Platonic Love: The Perennial Desire For What We Don’t Have

Platonic love: the perennial desire for what we don't have

Plato said that we only love what we want and that we only want what we don’t have. It seems that already at the time of this famous philosopher, from which the ending Platonic love derives, there was the devastating feeling that is still present today and is strengthened in each of us: the perennial dissatisfaction with one’s life.

It is as if something is always missing. It doesn’t matter if in the eyes of others our life appears enviable or completely problem-free; in us there is a void that we do not know how to fill.

This feeling is often created in couple relationships. There are many people who need a tailor-made, perfect, ideal love. This nostalgic and romantic vision of relationships, this falling in love with a non-concrete person is what makes them perpetually dissatisfied. Their idea of ​​love is not based on reality, but on the fantasy of what it could be or have been.

Sometimes, but rarely, this platonic love becomes reality. It is then that the individual enters a state of exaltation in which he feels drunk and in which he believes he has filled the deficiency that he previously suffered so much.

The problem is that, after some time, the person begins to lose interest and the same Platonic dynamic to which he was accustomed resumes: wanting something unattainable and wallowing in his own pain.

Desire and pleasure

A great many people derive pleasure or contentment just by wanting. It seems that yearning, dreaming, deluding oneself and idealizing is the engine that makes them come alive. However, when they get the object of their desire, they get bored. Once we have what we thought completes us, there is no more room for desire and projection.

What we have achieved is something purely real, imperfect, which does not respond to the expectations we had by wanting it.

What happens in the end? The person in love with a platonic love leaves. She runs away in search of a new dose of deficiency, of that desire that makes her feel alive, even if she suffers; for her it is about a sweet, addictive suffering. He thinks there must be something better, something that keeps his illusion alive day after day as if it were the first and, if not, it would mean that then he has not yet found the right partner. His mission will therefore be to resume research.

Too many times we believe that happiness is somewhere else and that if we had access to this place that is waiting for us, our dissatisfaction would find an end.

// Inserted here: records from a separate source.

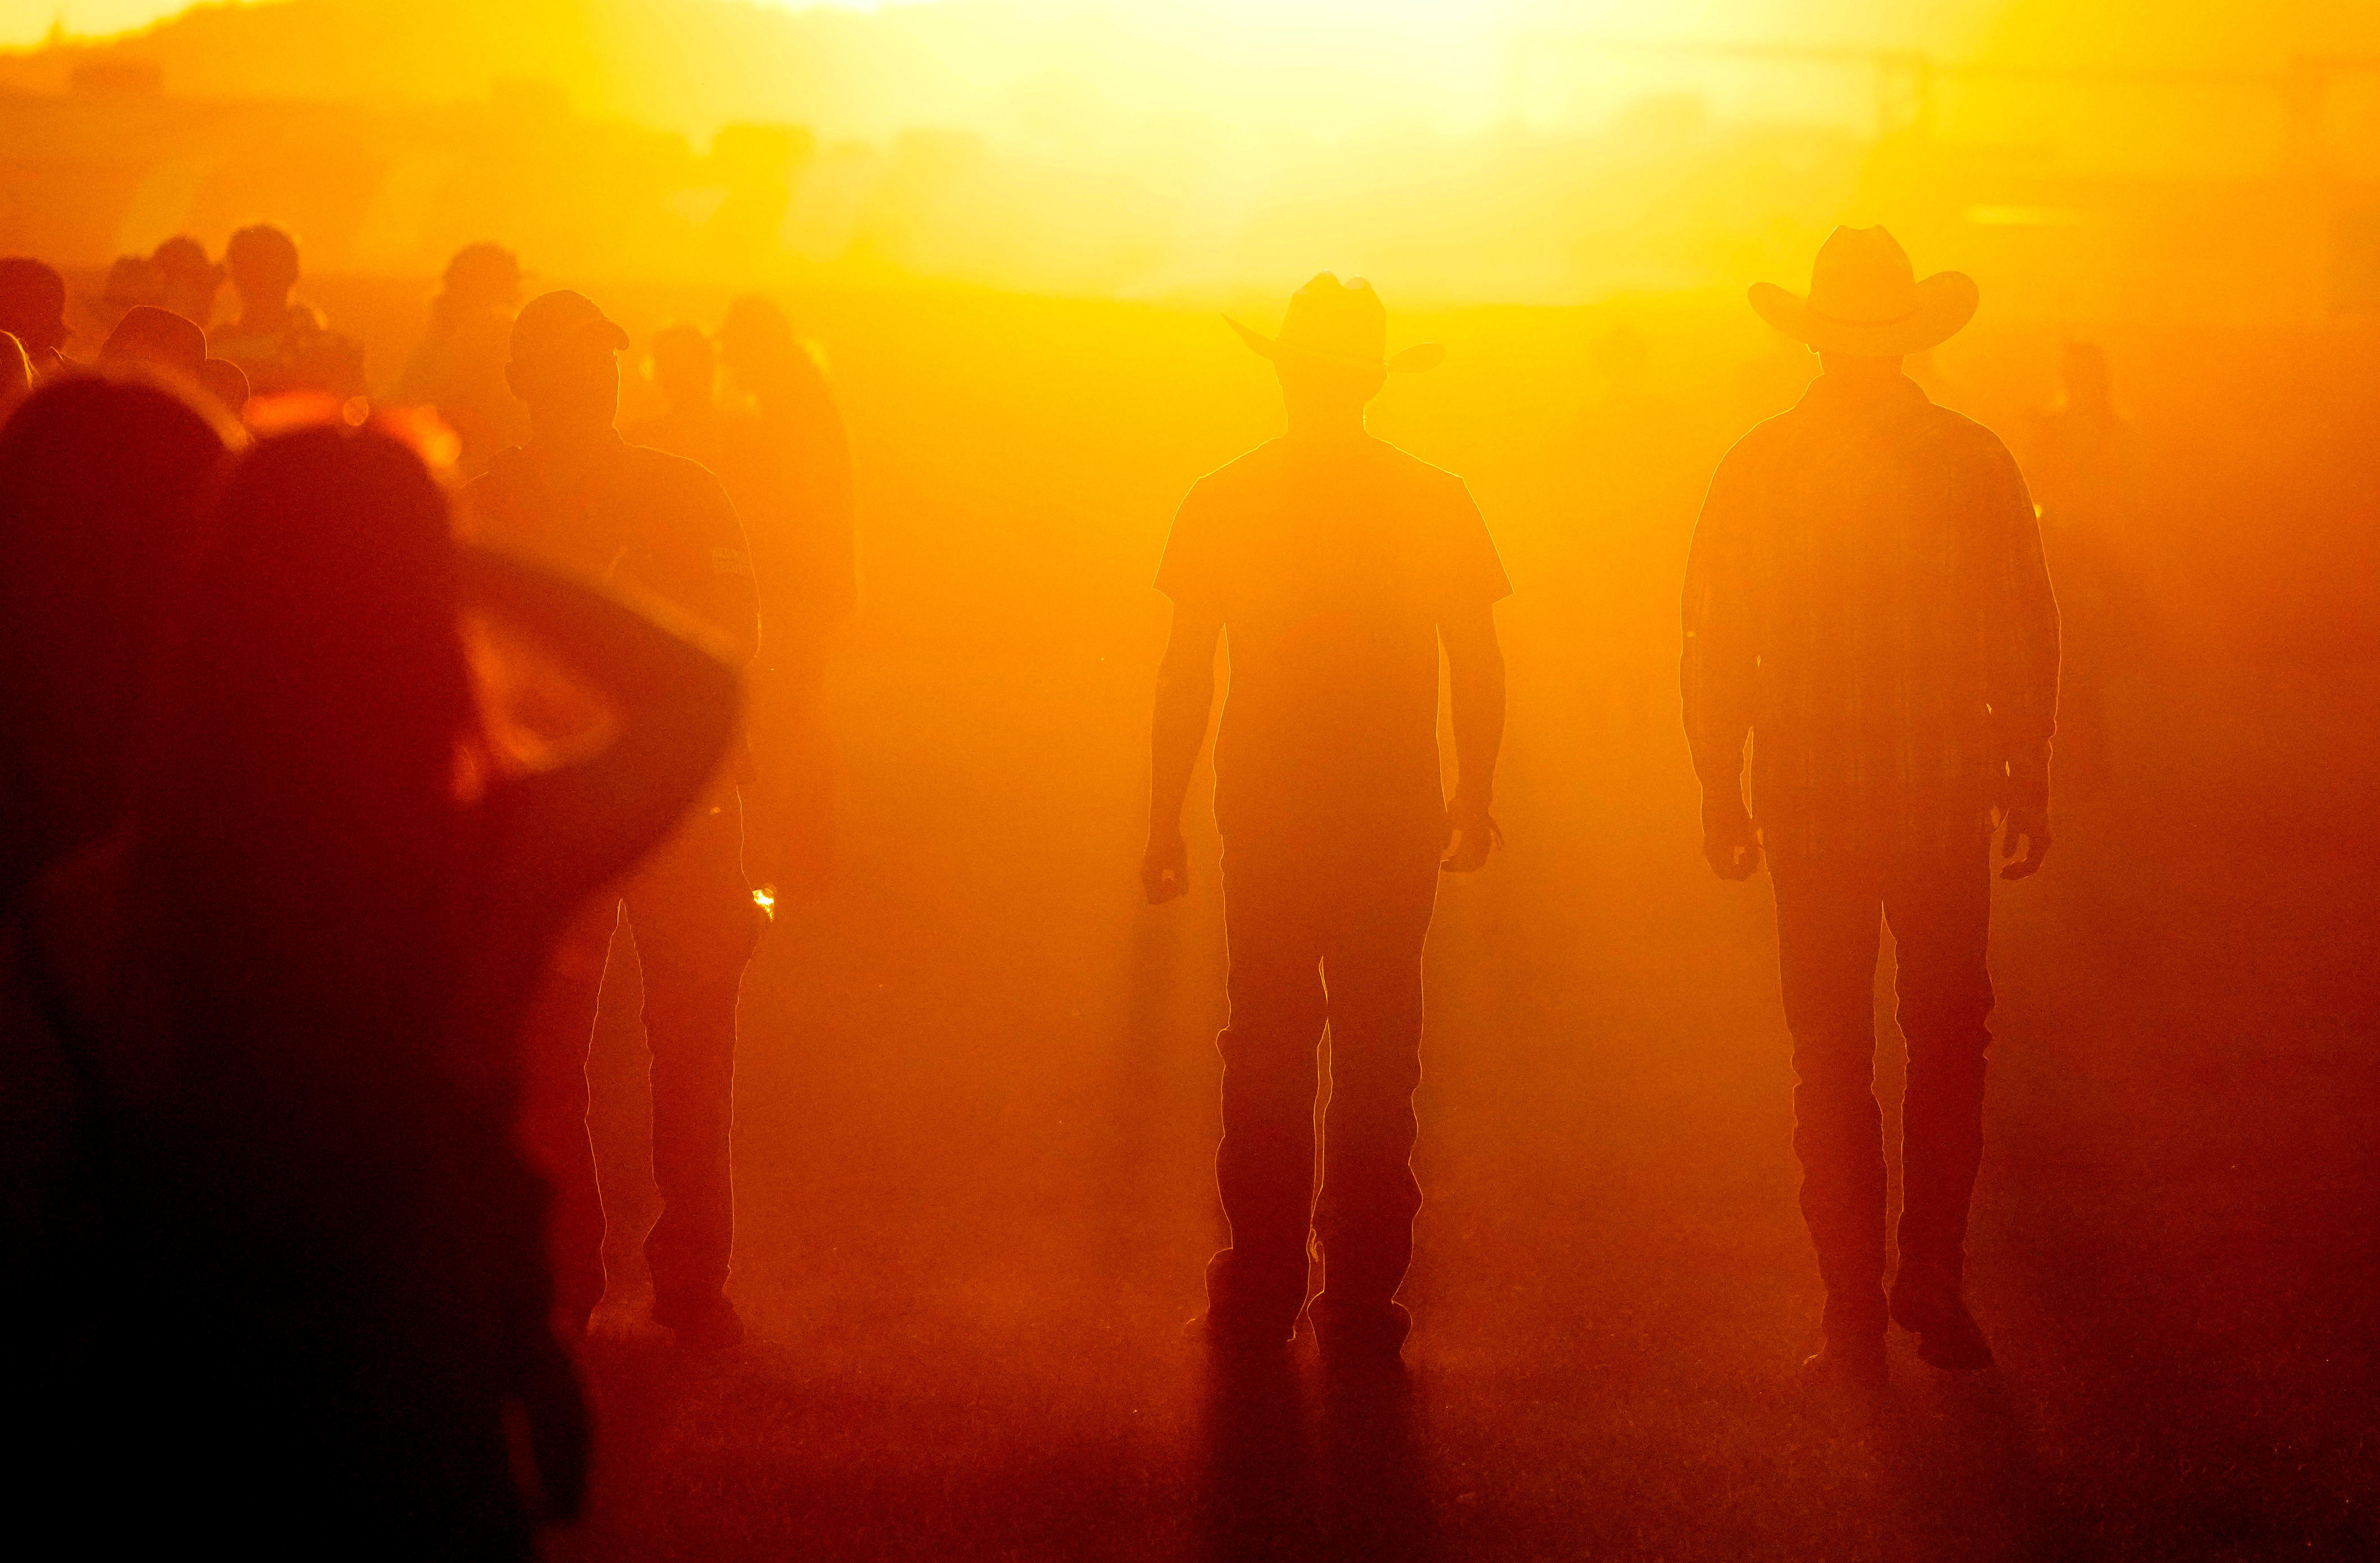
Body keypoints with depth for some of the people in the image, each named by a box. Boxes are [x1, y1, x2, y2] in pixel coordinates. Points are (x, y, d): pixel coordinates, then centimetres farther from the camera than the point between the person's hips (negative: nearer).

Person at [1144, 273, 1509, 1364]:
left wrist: (1165, 823, 5)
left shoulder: (1224, 502, -4)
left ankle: (1258, 1300, 10)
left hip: (1265, 823, 0)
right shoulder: (1435, 504, -3)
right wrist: (1476, 798, 14)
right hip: (1394, 824, 0)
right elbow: (1480, 671, 1)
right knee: (1376, 1061, 5)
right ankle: (1359, 1307, 5)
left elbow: (1183, 676, -2)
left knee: (1265, 1058, 9)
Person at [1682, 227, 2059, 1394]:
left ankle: (1856, 1318, 5)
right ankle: (1932, 1281, 12)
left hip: (1810, 807, 0)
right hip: (1945, 801, 0)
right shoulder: (1975, 463, -4)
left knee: (1832, 1063, 6)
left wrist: (1721, 793, 6)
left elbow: (1715, 648, -2)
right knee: (1948, 1044, 15)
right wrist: (2029, 777, 8)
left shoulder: (1757, 469, -4)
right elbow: (2026, 640, -1)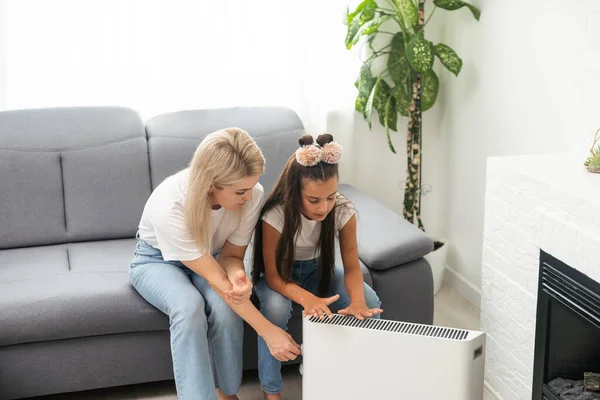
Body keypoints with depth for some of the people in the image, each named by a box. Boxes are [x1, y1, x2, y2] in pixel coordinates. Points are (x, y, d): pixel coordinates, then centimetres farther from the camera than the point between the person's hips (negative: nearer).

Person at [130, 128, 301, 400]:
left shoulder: (252, 196, -29)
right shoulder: (168, 207, -39)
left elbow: (231, 255, -13)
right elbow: (215, 279, -36)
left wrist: (238, 278, -39)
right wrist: (269, 332, -35)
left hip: (211, 256, 3)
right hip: (157, 260, -3)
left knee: (226, 307, -29)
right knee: (189, 306, -34)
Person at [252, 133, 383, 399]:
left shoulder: (344, 211, -23)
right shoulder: (276, 216, -32)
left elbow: (351, 267, -19)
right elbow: (273, 277, -28)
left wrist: (357, 301, -42)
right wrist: (307, 299, -49)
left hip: (317, 270, 3)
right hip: (280, 275, -3)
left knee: (370, 304, -21)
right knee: (276, 307, -37)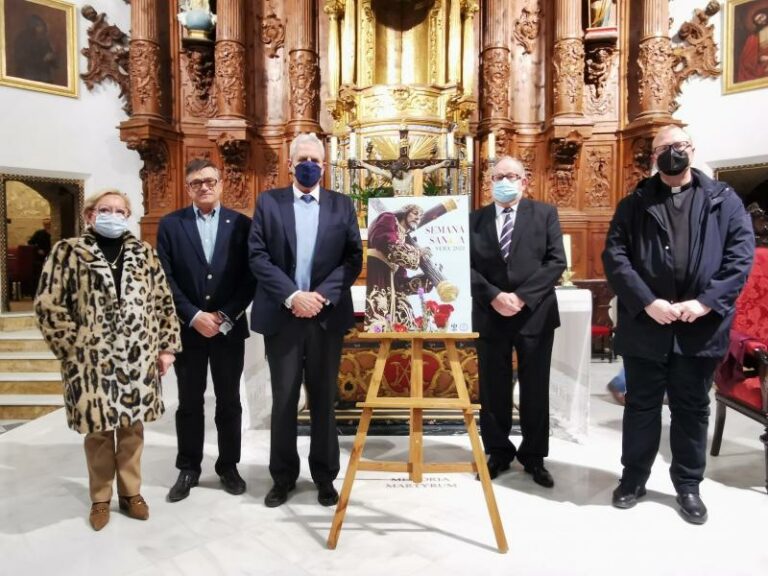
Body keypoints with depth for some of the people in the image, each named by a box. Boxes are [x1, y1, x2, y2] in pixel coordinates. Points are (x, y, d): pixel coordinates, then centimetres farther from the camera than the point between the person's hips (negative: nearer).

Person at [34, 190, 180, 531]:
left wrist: (167, 346, 3)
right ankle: (100, 498, 29)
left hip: (138, 359, 2)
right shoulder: (68, 252, -1)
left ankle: (131, 492, 30)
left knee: (132, 427, 13)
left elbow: (164, 302, 7)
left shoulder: (144, 253, 8)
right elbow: (47, 306, -4)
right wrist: (75, 348, -8)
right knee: (99, 430, 10)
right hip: (92, 361, -2)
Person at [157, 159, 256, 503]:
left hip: (229, 328, 0)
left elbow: (250, 278, -2)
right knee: (189, 403, 11)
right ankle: (188, 468, 26)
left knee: (229, 401, 10)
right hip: (188, 328, 0)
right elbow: (165, 278, -2)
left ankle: (228, 466, 25)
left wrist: (224, 316, -11)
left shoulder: (241, 224, 1)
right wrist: (194, 316, -12)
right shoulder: (170, 225, 3)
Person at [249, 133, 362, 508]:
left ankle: (325, 476, 25)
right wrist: (291, 296, -14)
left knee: (324, 398, 10)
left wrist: (322, 295, -13)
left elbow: (354, 258, 0)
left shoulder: (342, 205, 7)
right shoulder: (268, 202, 5)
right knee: (283, 399, 8)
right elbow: (257, 256, -3)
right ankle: (283, 476, 25)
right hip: (281, 315, 0)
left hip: (327, 315, 1)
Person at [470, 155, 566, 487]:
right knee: (493, 389, 8)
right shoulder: (475, 219, 6)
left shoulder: (545, 214, 4)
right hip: (490, 315, 1)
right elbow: (467, 267, 0)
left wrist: (522, 296, -15)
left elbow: (557, 262, -5)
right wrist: (494, 296, -15)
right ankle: (498, 452, 26)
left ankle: (533, 456, 25)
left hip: (535, 314, -1)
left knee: (535, 389, 8)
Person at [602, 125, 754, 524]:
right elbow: (614, 256, -4)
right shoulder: (634, 204, 6)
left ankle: (688, 485, 30)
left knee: (692, 409, 13)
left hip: (700, 326, 1)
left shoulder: (724, 200, 7)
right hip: (645, 325, 0)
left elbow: (741, 254, -2)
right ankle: (633, 477, 28)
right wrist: (647, 302, -15)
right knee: (641, 406, 11)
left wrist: (706, 302, -14)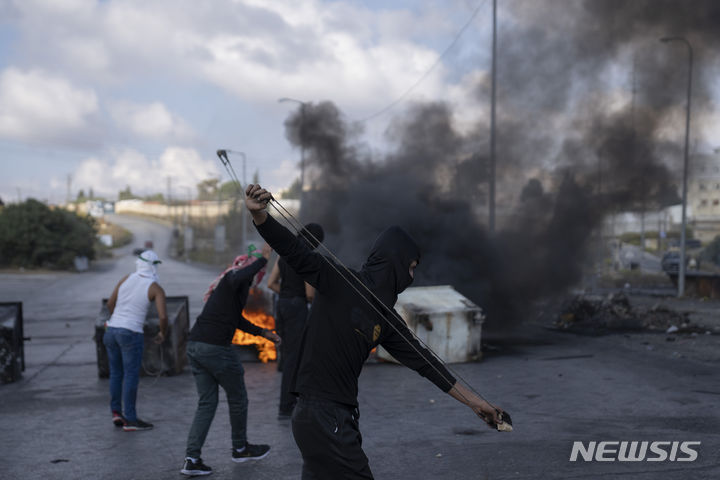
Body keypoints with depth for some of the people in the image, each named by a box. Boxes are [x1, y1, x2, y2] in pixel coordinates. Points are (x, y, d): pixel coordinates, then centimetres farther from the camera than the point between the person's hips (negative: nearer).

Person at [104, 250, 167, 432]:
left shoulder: (126, 278, 7)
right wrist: (162, 333, 6)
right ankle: (130, 420, 3)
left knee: (116, 373, 16)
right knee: (131, 376, 0)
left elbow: (110, 304, 14)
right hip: (131, 334, -5)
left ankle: (116, 412, 14)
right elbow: (163, 317, -15)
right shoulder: (156, 288, -5)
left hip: (112, 330, 5)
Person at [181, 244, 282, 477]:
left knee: (206, 402, 11)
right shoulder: (235, 277, -6)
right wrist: (263, 258, -29)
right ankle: (240, 448, 29)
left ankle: (191, 459, 3)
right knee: (238, 399, 11)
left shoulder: (230, 279, 23)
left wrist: (264, 333, 36)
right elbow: (238, 278, -35)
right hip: (216, 348, -9)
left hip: (195, 344, 9)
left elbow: (238, 319, 33)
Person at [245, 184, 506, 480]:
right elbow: (292, 249, -14)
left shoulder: (387, 319, 12)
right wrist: (259, 214, -32)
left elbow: (423, 362, 15)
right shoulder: (338, 282, -8)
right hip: (321, 415, -8)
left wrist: (476, 403, 15)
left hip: (342, 416, 8)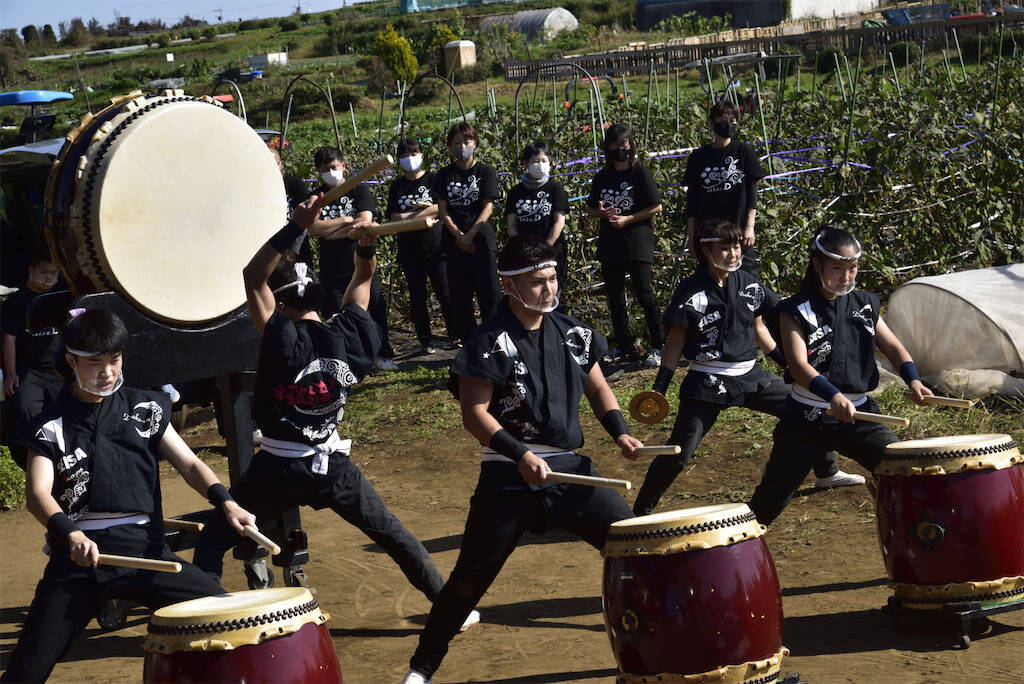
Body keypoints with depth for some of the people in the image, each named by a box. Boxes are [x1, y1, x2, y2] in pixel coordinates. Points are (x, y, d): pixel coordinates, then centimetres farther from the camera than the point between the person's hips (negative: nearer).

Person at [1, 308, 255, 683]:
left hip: (143, 548, 2)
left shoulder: (144, 409, 12)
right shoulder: (50, 426, 5)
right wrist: (70, 534, -30)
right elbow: (38, 494, -9)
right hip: (78, 554, -1)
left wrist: (225, 502, -12)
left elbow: (189, 464, 8)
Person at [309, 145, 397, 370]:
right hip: (332, 270, 1)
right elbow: (314, 228, -12)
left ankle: (382, 356, 13)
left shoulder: (359, 190, 2)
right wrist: (347, 220, -13)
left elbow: (365, 222, -12)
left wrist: (331, 231, -13)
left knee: (376, 310, 1)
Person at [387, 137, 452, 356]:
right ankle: (426, 342, 12)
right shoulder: (396, 187, 9)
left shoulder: (433, 180, 2)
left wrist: (410, 216, -12)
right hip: (409, 250, 3)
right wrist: (425, 213, -11)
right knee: (417, 296, 5)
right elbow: (394, 217, -2)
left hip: (436, 247, -3)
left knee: (445, 294, -3)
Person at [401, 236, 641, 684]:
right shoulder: (489, 343, -11)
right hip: (509, 479, -5)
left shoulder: (572, 333, 6)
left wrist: (620, 432, 0)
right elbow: (474, 414, -14)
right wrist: (521, 455, -24)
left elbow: (597, 388, 17)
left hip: (570, 469, 5)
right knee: (472, 576, 0)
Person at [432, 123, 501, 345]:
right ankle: (467, 339, 13)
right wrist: (458, 235, -10)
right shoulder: (445, 175, 9)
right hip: (454, 241, 3)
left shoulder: (485, 172, 2)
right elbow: (442, 209, 4)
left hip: (481, 239, -3)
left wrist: (469, 236, -12)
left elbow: (488, 207, -4)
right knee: (459, 294, 5)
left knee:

But then we discover that this is not the case, that in reality we already have everything we need to feel full and that, if we were able to change some small nuances of our daily life (changes almost never related to money) we should not seek happiness elsewhere.

The problem is that making these changes often frightens us, causes us anxiety and insecurity and we cling to the thought of “what could have happened …”.

Learn to love what we have

The desire to achieve what we have not yet achieved is always legitimate and is often also a source of positive motivation. But when this desire turns into a need and, consequently, into a painful suffering, we freeze and feel empty, perpetually discontented and waiting.

Paradoxically, this way of life does not let us live. We are not free, but slaves to an idea that tells us how our life should be.

It is therefore necessary to learn to love what we have, what is already in our life ; it can be your partner, work, friends, our city. Each of these elements contains a multitude of positive aspects that many people, in turn, would like to have. It is a particular vision of oneself, we must clean our glasses fogged by routine and disappointment, voluntarily change the aspects that do not work. And all of this must be filled with hope and using fear as a form of motivation as much as possible.

If we are able to appreciate and thank each day for what we have in life, the feeling of emptiness will stop relegating us to constant waiting. We will live in the present, we will rejoice in what happens to us, we will accept adversity and we will always draw a lesson or a positive aspect.

Abandon the mental journeys into the future, the constant and repeated complaints, hated even by the most stoic of people. Stay where you are, take risks and change what you don’t like about your life, but don’t aim for perfection, for something impossible that will never come. What you have is already perfect, it is what it has to be. Why don’t you start appreciating and enjoying it?